Dartmouth College is demanding its College Republicans chapter dish out after-the-fact security fees for an event the administration banned in person, threatening the club’s ability to continue hosting events.
Indeed, Dartmouth ordered the College Republicans to move their January 20th event with Andy Ngo online just hours before it was scheduled to start, citing “credible threats” the administration received from law enforcement, Just the News reports.
Hanover Police, however, did not ask Dartmouth to shut the event down and wasn’t told why the college moved it online.
The club’s president Chloe Ezzo learned that despite the event being moved online, the club was still to pay a $3,600 bill and was thus not in “good standing” when she applied for an event Wednesday night with James O’Keefe.
In a phone call hours before the O'Keefe event, Ezzo described a bureaucratic process that involved three requests for funding from the 18-member Council on Student Organizations, whose rules are "very vague and selectively enforced."
The council didn't mention the outstanding security bill until the second request, and one member suggested a prohibited alumni fundraiser to pay the debt. The council rejected her third request for a token $450 to cover just security, meaning the Department of Safety and Security may stick them with another bill of an unknown amount.
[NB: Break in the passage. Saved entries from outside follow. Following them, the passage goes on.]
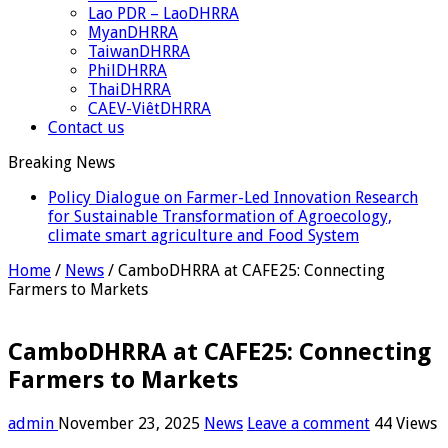
Lao PDR – LaoDHRRA
MyanDHRRA
TaiwanDHRRA
PhilDHRRA
ThaiDHRRA
CAEV-ViêtDHRRA
Contact us
Breaking News
Policy Dialogue on Farmer-Led Innovation Research
for Sustainable Transformation of Agroecology,
climate smart agriculture and Food System
Home
/
News
/
CamboDHRRA at CAFE25: Connecting
Farmers to Markets
CamboDHRRA at CAFE25: Connecting
Farmers to Markets
admin
November 23, 2025
News
Leave a comment
44 Views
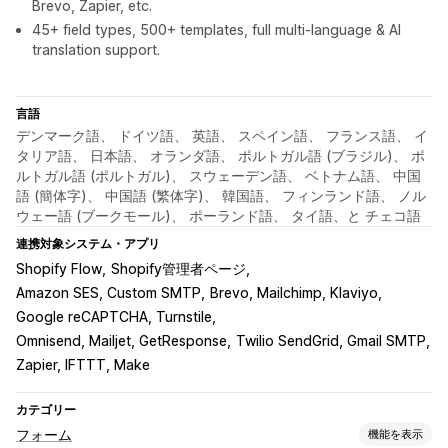
Brevo, Zapier, etc.
45+ field types, 500+ templates, full multi-language & AI
translation support.
言語
デンマーク語、 ドイツ語、 英語、 スペイン語、 フランス語、 イ
タリア語、 日本語、 オランダ語、 ポルトガル語 (ブラジル)、 ポ
ルトガル語 (ポルトガル)、 スウェーデン語、 ベトナム語、 中国
語 (簡体字)、 中国語 (繁体字)、 韓国語、 フィンランド語、 ノル
ウェー語 (ブークモール)、 ポーランド語、 タイ語、と チェコ語
連携対象システム・アプリ
Shopify Flow
Shopify管理者ページ
Amazon SES, Custom SMTP
Brevo, Mailchimp, Klaviyo
Google reCAPTCHA, Turnstile
Omnisend, Mailjet, GetResponse
Twilio SendGrid, Gmail SMTP
Zapier, IFTTT, Make
カテゴリー
フォーム
機能を表示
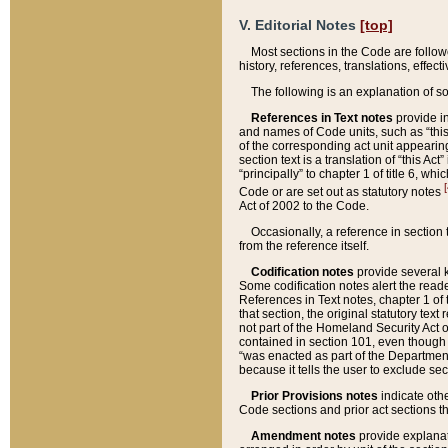
V. Editorial Notes
[top]
Most sections in the Code are follow
history, references, translations, effe
The following is an explanation of s
References in Text notes
provide in
and names of Code units, such as “this 
of the corresponding act unit appearing 
section text is a translation of “this A
“principally” to chapter 1 of title 6, 
[
Code or are set out as statutory notes
Act of 2002 to the Code.
Occasionally, a reference in section
from the reference itself.
Codification notes
provide several k
Some codification notes alert the reade
References in Text notes, chapter 1 of 
that section, the original statutory text
not part of the Homeland Security Act of 
contained in section 101, even though s
“was enacted as part of the Department
because it tells the user to exclude se
Prior Provisions notes
indicate oth
Code sections and prior act sections t
Amendment notes
provide explanat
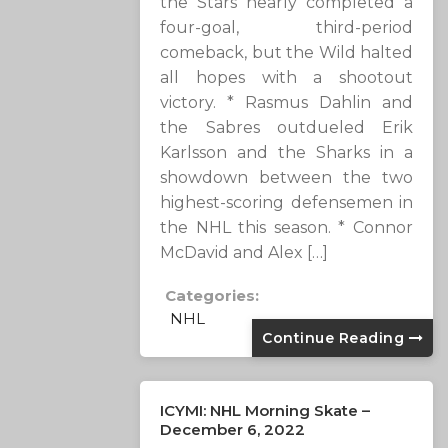
the Stars nearly completed a
four-goal, third-period
comeback, but the Wild halted
all hopes with a shootout
victory. * Rasmus Dahlin and
the Sabres outdueled Erik
Karlsson and the Sharks in a
showdown between the two
highest-scoring defensemen in
the NHL this season. * Connor
McDavid and Alex […]
Categories:
NHL
Continue Reading
ICYMI: NHL Morning Skate –
December 6, 2022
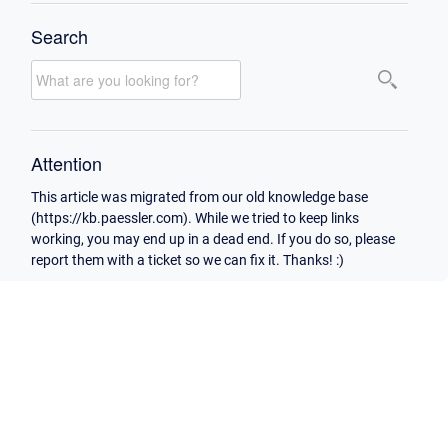
Search
Attention
This article was migrated from our old knowledge base
(https://kb.paessler.com). While we tried to keep links
working, you may end up in a dead end. If you do so, please
report them with a ticket so we can fix it. Thanks! :)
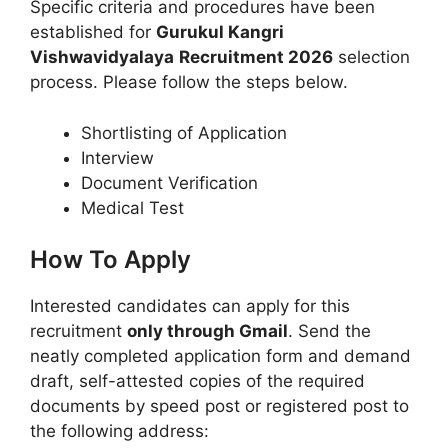
Specific criteria and procedures have been
established for
Gurukul Kangri
Vishwavidyalaya
Recruitment 2026
selection
process. Please follow the steps below.
Shortlisting of Application
Interview
Document Verification
Medical Test
How To Apply
Interested candidates can apply for this
recruitment
only through Gmail
. Send the
neatly completed application form and demand
draft, self-attested copies of the required
documents by speed post or registered post to
the following address:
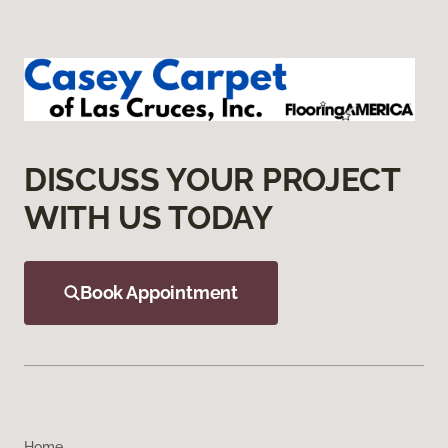
DISCUSS YOUR PROJECT
WITH US TODAY
Book Appointment
Home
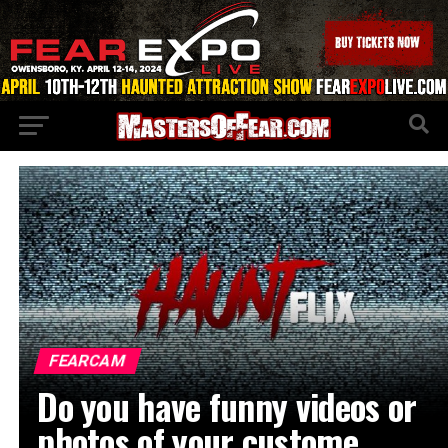
FEARCAM
Do you have funny videos or
photos of your custome…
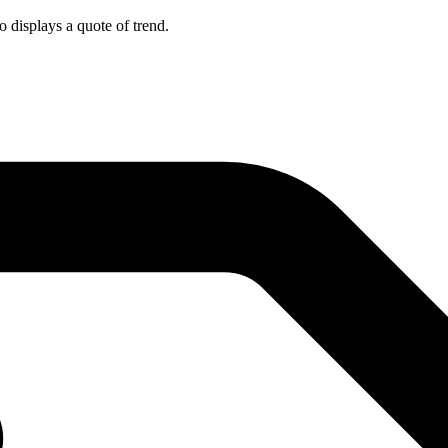
o displays a quote of trend.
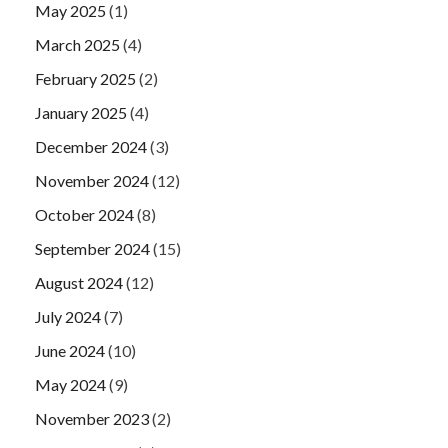
May 2025
(1)
March 2025
(4)
February 2025
(2)
January 2025
(4)
December 2024
(3)
November 2024
(12)
October 2024
(8)
September 2024
(15)
August 2024
(12)
July 2024
(7)
June 2024
(10)
May 2024
(9)
November 2023
(2)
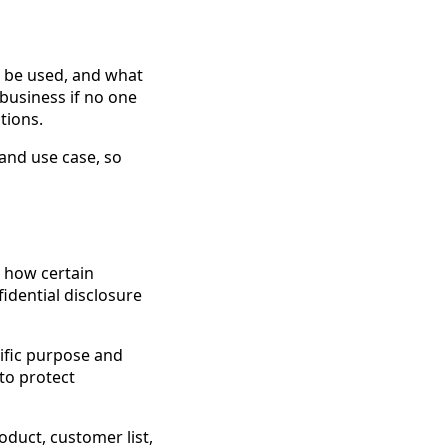
n be used, and what
 business if no one
tions.
, and use case, so
s how certain
idential disclosure
cific purpose and
to protect
duct, customer list,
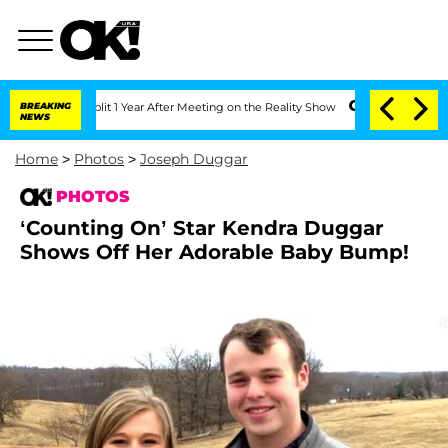
ghe Split 1 Year After Meeting on the Reality Show
BREAKING
Senate Votes to Hold D
NEWS
Home
>
Photos
>
Joseph Duggar
PHOTOS
‘Counting On’ Star Kendra Duggar
Shows Off Her Adorable Baby Bump!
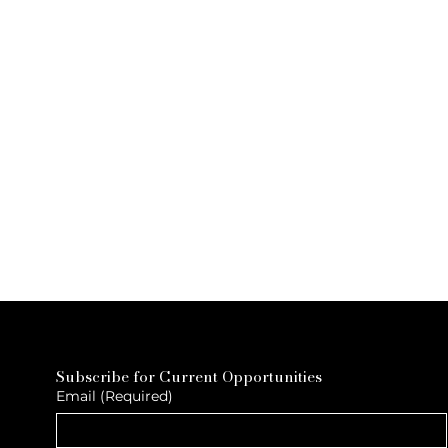
Subscribe for Current Opportunities
Email
(Required)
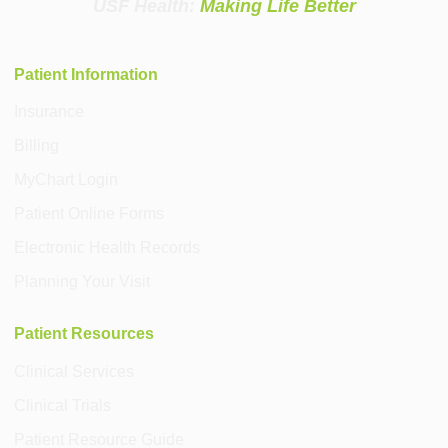
USF Health:
Making Life Better
Patient Information
Insurance
Billing
MyChart Login
Patient Online Forms
Electronic Health Records
Planning Your Visit
Patient Resources
Clinical Services
Clinical Trials
Patient Resource Guide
"We might come out of this event with four grand of debt" and risk the college freezing the club’s account, Ezzo said. "I feel like we're set up to fail."
O'Keefe agreed to speak regardless of the funding confusion, and the College Republicans have a backup venue in case Dartmouth shuts them down again, according to Ezzo.
However, she criticized the administration for refusing to punish students who made "violent threats on Instagram" against the Ngo event.
"I don't trust them at all to protect our rights,” she said.